I don't like this solution, however, because it requires me to manually change all shortcuts I make and it also makes the icon look like a cmd prompt icon rather than a batch file.
Have you already considered to not use shortcuts at all?
You could e.g. create a batchfile_exec.bat containing your call
REM optionally do
REM cd /D working_directory
REM if you want to force a special working directory
D:\Temp\Utilities\batchfile.bat
and replace all the shortcuts with batchfile_exec.bat. If you double-click batchfile_exec.bat, the working directory will be the one containing batchfile_exec.bat.
I personally don't like Windows shortcuts that much, because they are hard to handle within a revision control system. As you also noticed, it is very time consuming if you want to modify a lot of them.
By the way: If batchfile.bat was designed/written to be always run from the direcory where it is located, you might also consider to modify batchfile.bat to force that behaviour:
setlocal
cd /D %0\..
REM your original content
endlocal
In %0 the path to the batchfile is stored.
The trick is to assume that %0 is a directory and then to change one level lower based on that directory. With /D also the drive letter is changed correctly.
The cd command doesn't care if %0 is really a directory.

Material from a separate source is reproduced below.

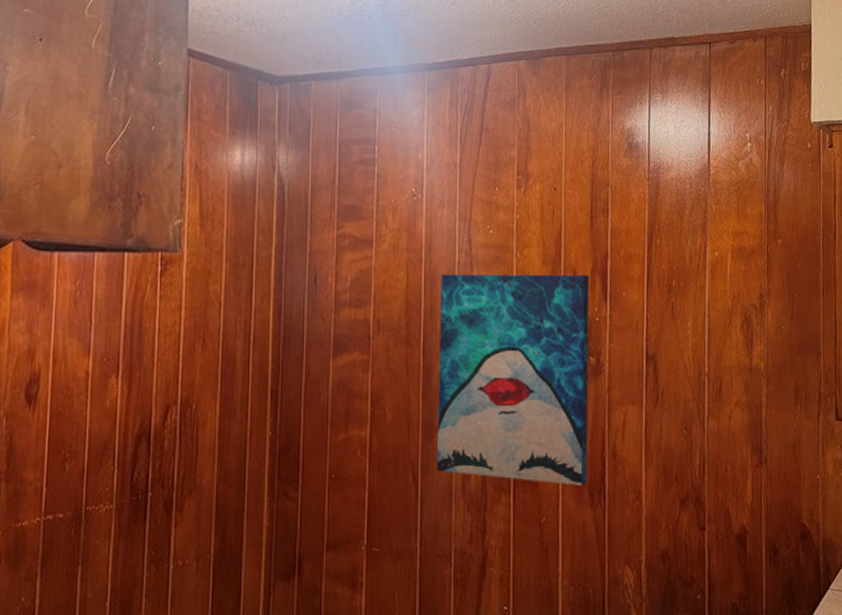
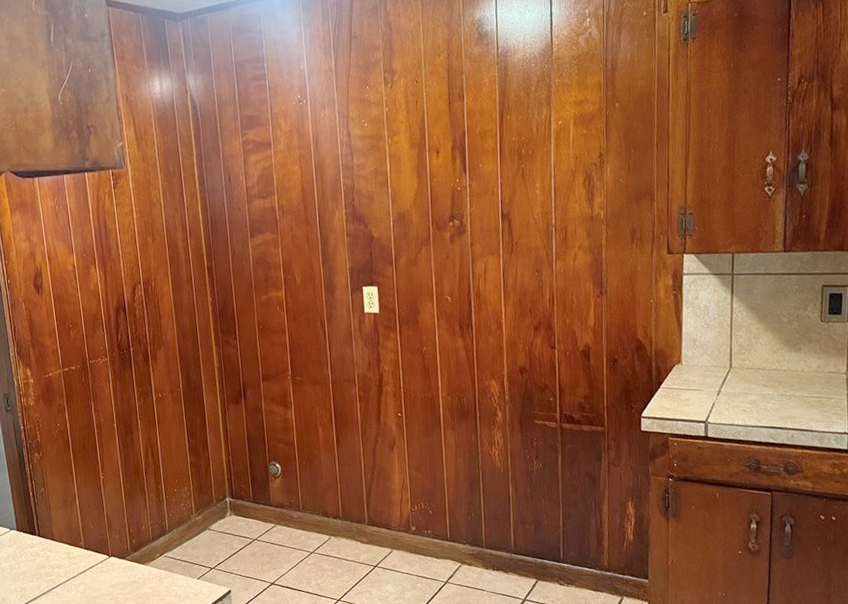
wall art: present [436,274,590,486] -> none [328,152,458,322]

In fact %d doesn't even have to exist (%0\dummy\..\.. would also work).
The setlocal command is to have the working directory being restored when batchfile.bat has finished (this would be good if batchfile.bat was called form another batch file).
I noticed that the endlocal command is not really necessary in this context since it is applied implicitly when batchfile.bat finishes.